Legacy as a whole is a mess at the minute because we have a previous political agreement the British Government has reneged on. It is exceptionally cruel. No matter where in the world a family is from or who in the world their loved one was, if they mourn and demand answers for the circumstances surrounding the killing of a loved one, they deserve that. They deserve it, no matter who they are and no matter what the circumstances are. The sooner we deal with legacy in our society, the better. My mother has described it previously as a very deep wound and that is apt. Legacy remains a very deep wound in our society. One does not treat a deep wound by putting a sticking plaster over it. If one does that, the wound festers, gets infected, gets poisonous, bursts and seeps out. The way to heal a deep wound, no matter how painful, is to go to the root of the wound and treat it. Legacy will be the same. It will be difficult. Nobody underestimates how difficult it will be but believe me, my family is ready to deal with it. The other families that I speak to, who have suffered loss, are also ready to deal with it.
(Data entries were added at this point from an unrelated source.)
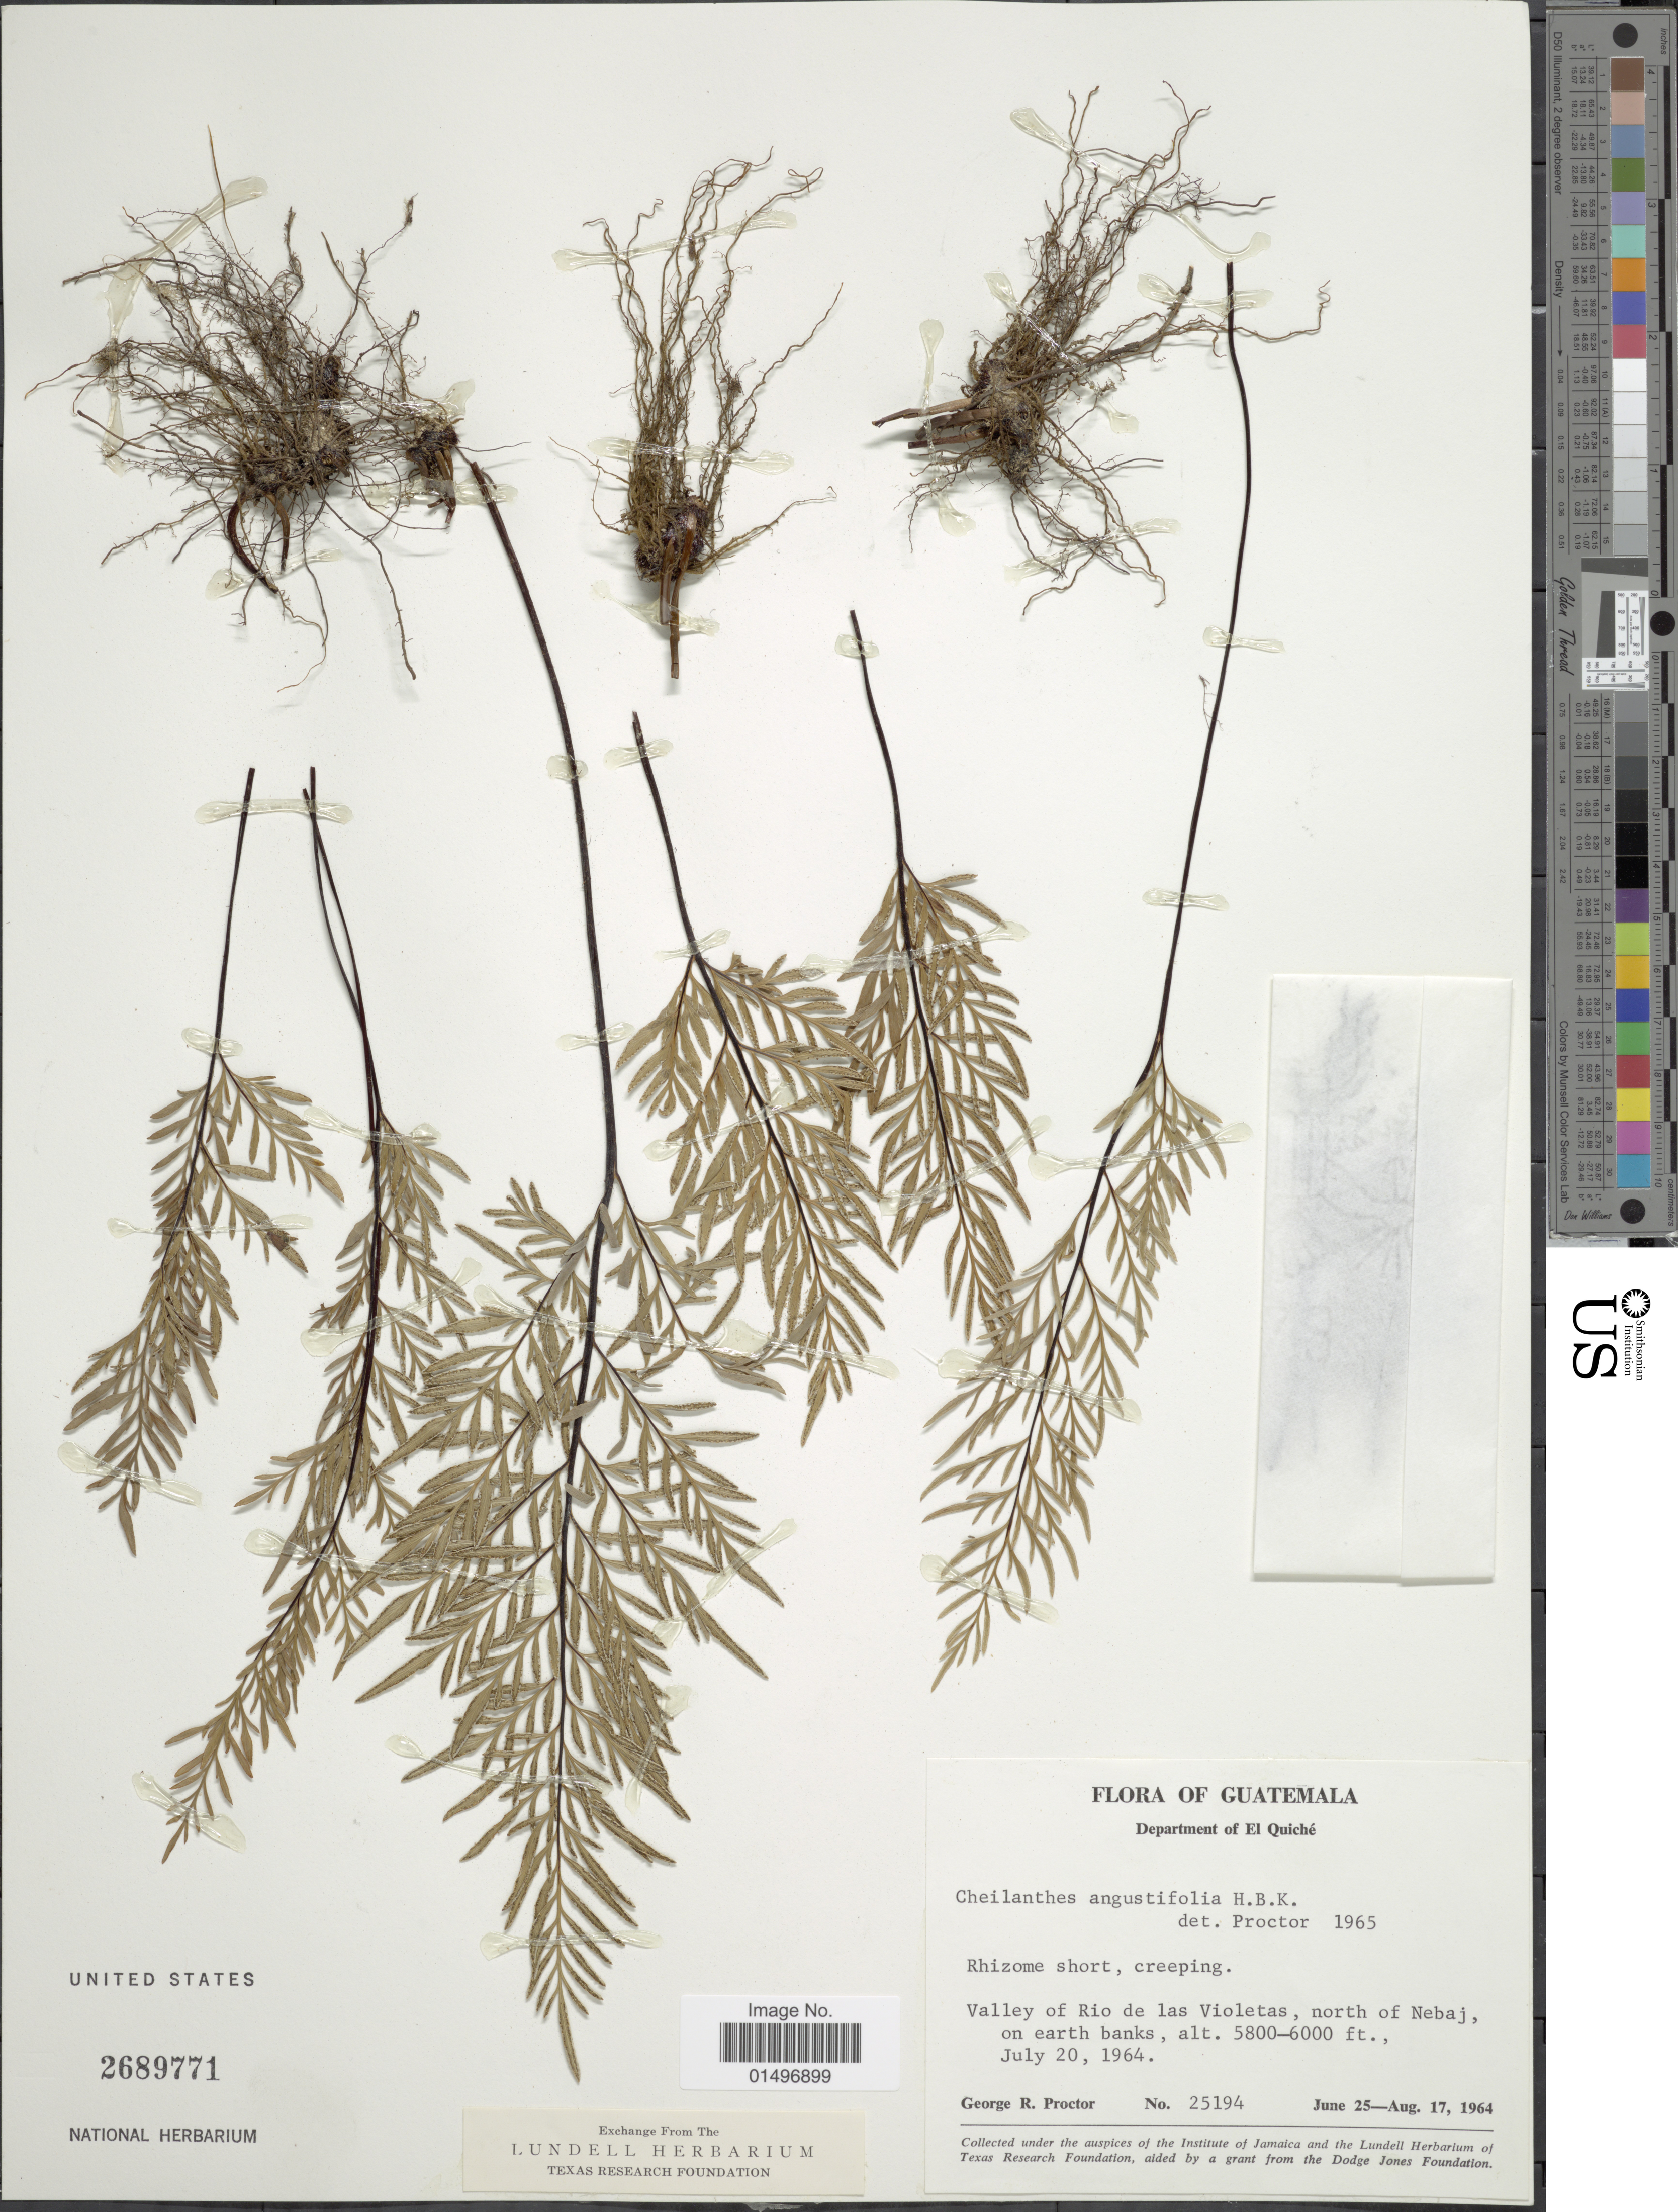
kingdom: Plantae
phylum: Tracheophyta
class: Polypodiopsida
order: Polypodiales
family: Pteridaceae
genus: Gaga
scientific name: Gaga angustifolia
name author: (Kunth) Fay W. Li & Windham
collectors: G. R. Proctor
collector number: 25194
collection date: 1964-07-20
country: Guatemala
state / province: El Quiché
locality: Guatemala, Department of El Quiche, Valley of Rio de Las Violetas, north of Nebaj.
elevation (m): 1768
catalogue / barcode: US 2689771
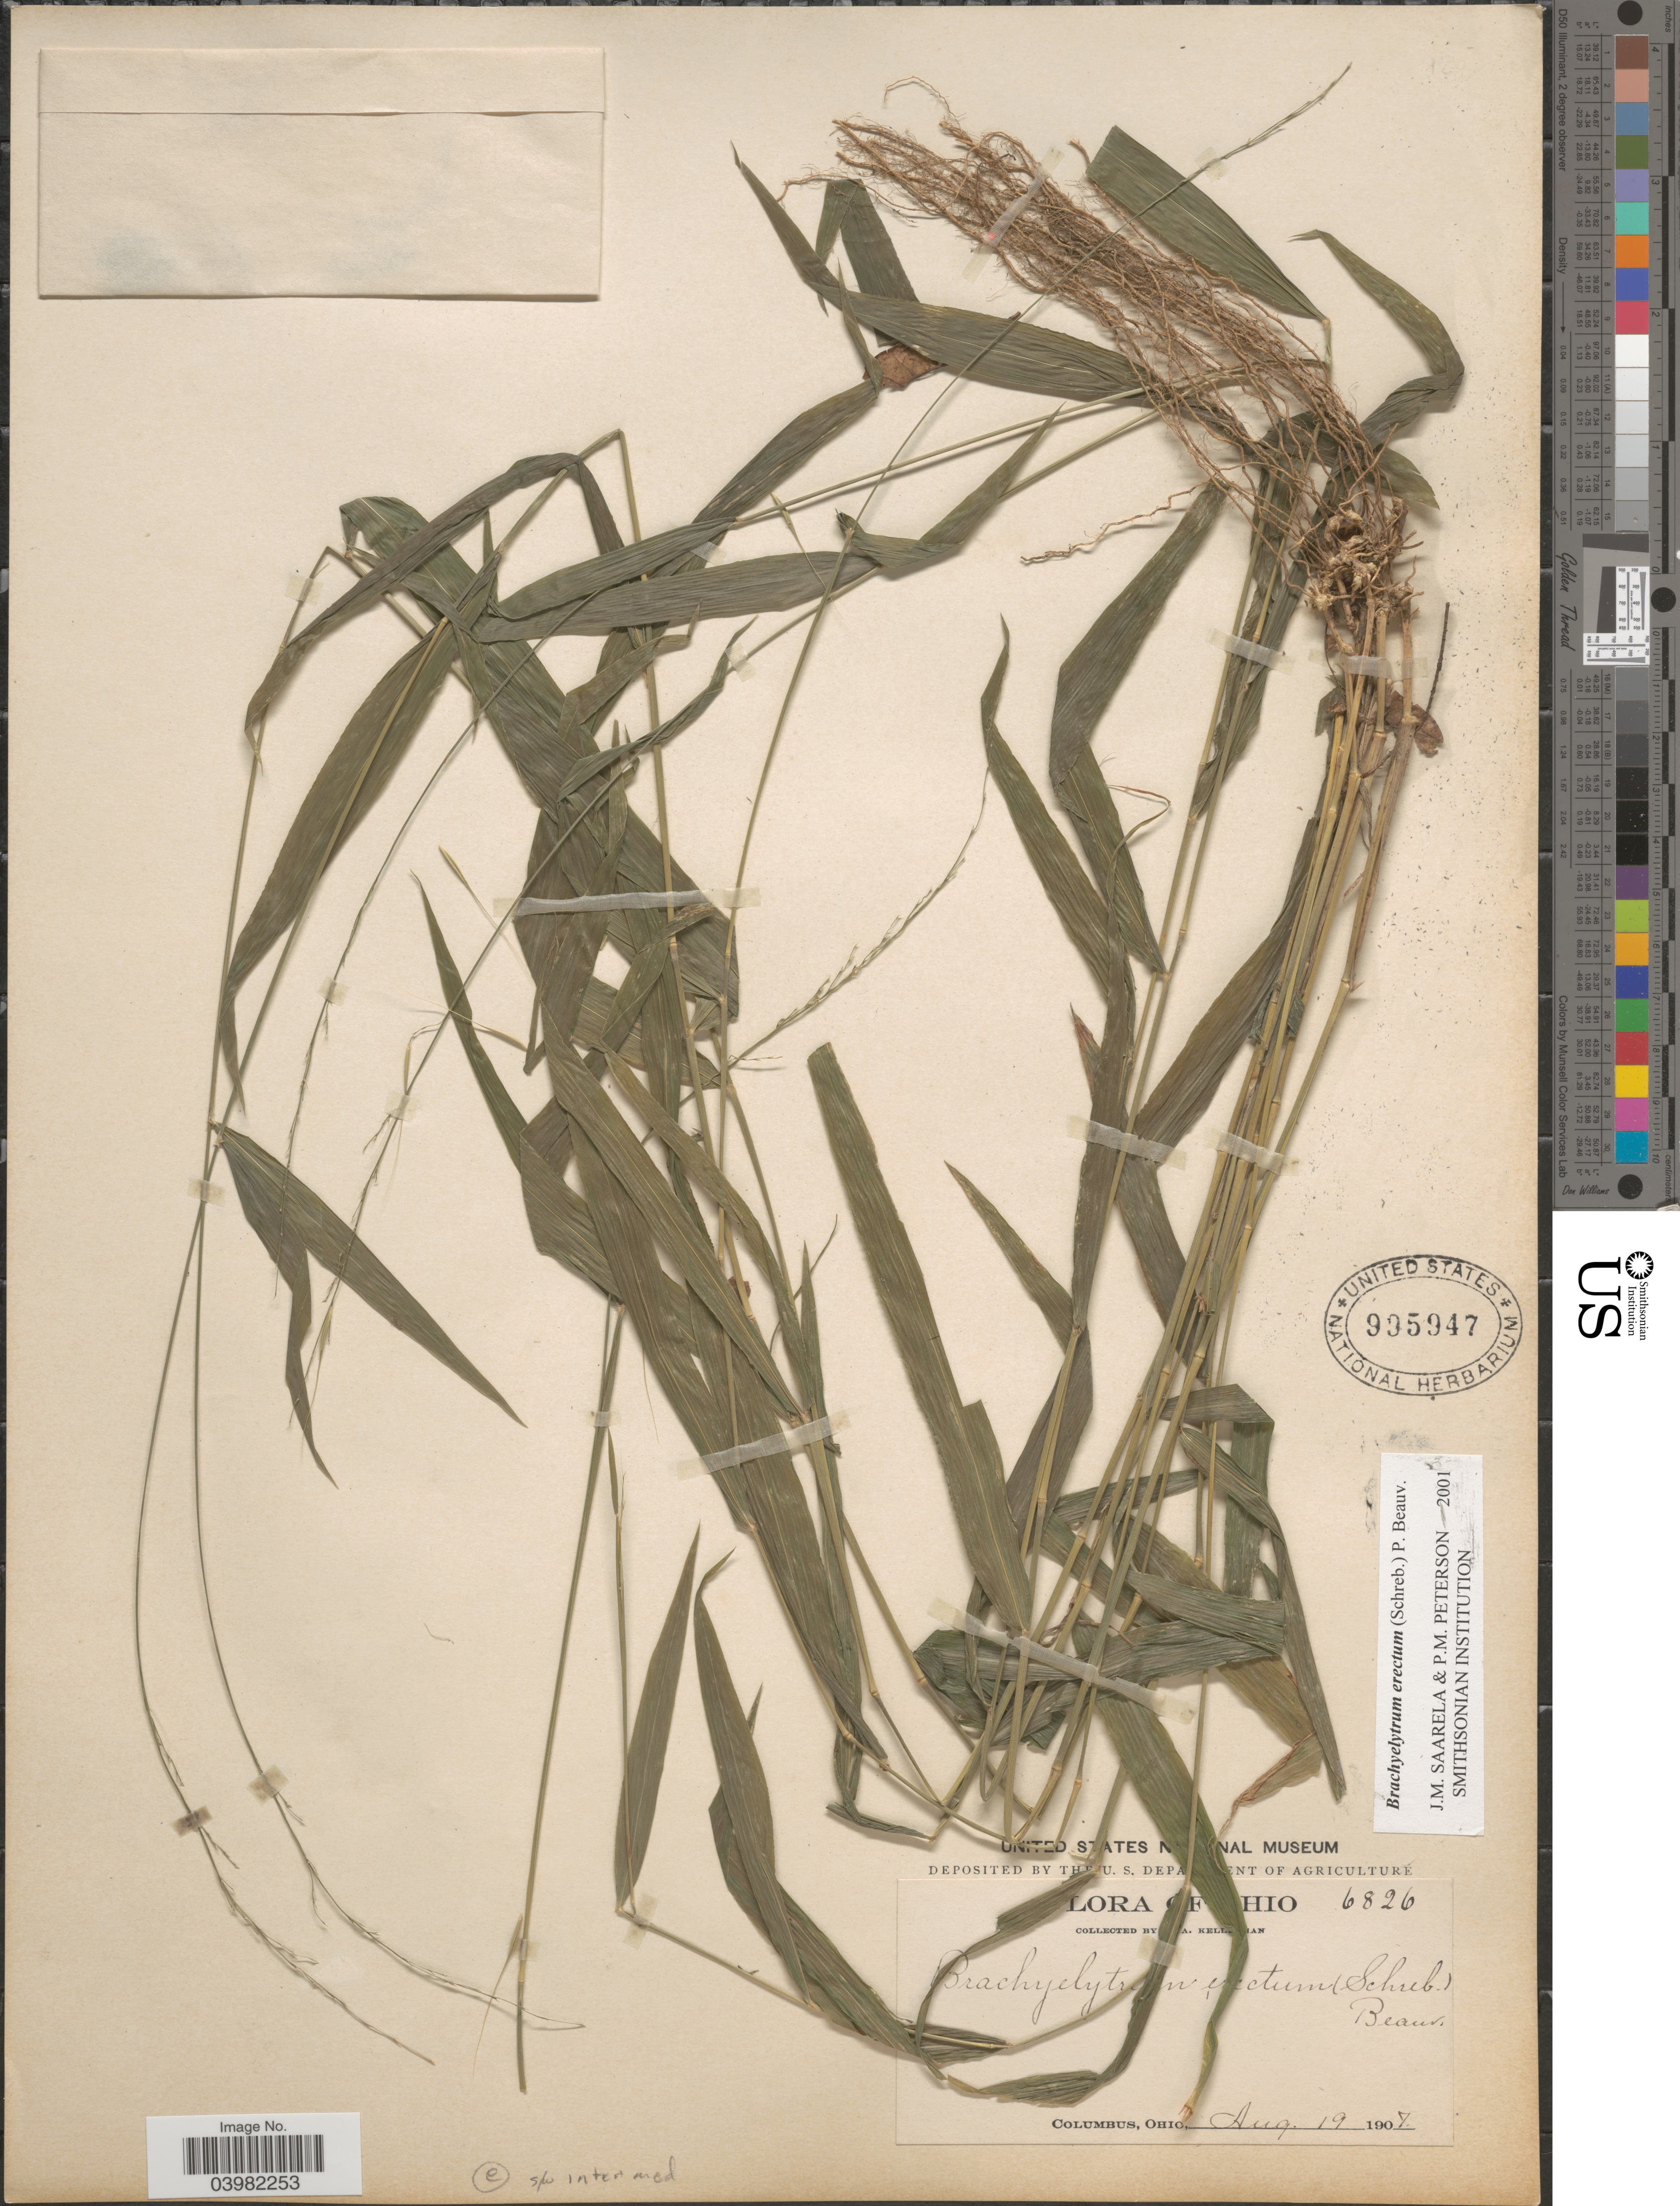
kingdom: Plantae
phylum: Tracheophyta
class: Liliopsida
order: Poales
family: Poaceae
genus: Brachyelytrum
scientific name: Brachyelytrum erectum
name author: (Schreb.) P. Beauv.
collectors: W. A. Kellerman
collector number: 6826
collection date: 1907-08-19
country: United States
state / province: Ohio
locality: Columbus.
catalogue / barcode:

At this time it is incumbent on the British Government to heed the words of my family but if it continues to ignore my family, then it needs to listen to those around the world who continue to support us. Just this morning, a US congressional letter with 24 signatures was sent to the British Prime Minister. We are, again, very grateful for that support, which was forthcoming within a very short space of time. We have a president-elect who was previously the chairman of the US foreign relations committee when a motion that began its political life in this House worked its way across the Atlantic and received bipartisan support in both Houses of Congress, including from the then Senator, Joe Biden. The British Government needs to heed and read the room in terms of where this issue is going. It is not going away. As my mother said and as Senator Ó Donnghaile very eloquently put it in the Seanad last night, we are no longer interested in who pulled the trigger; we want to know who pulled the strings. It is now time for the British Government to live up to the promises it made previously.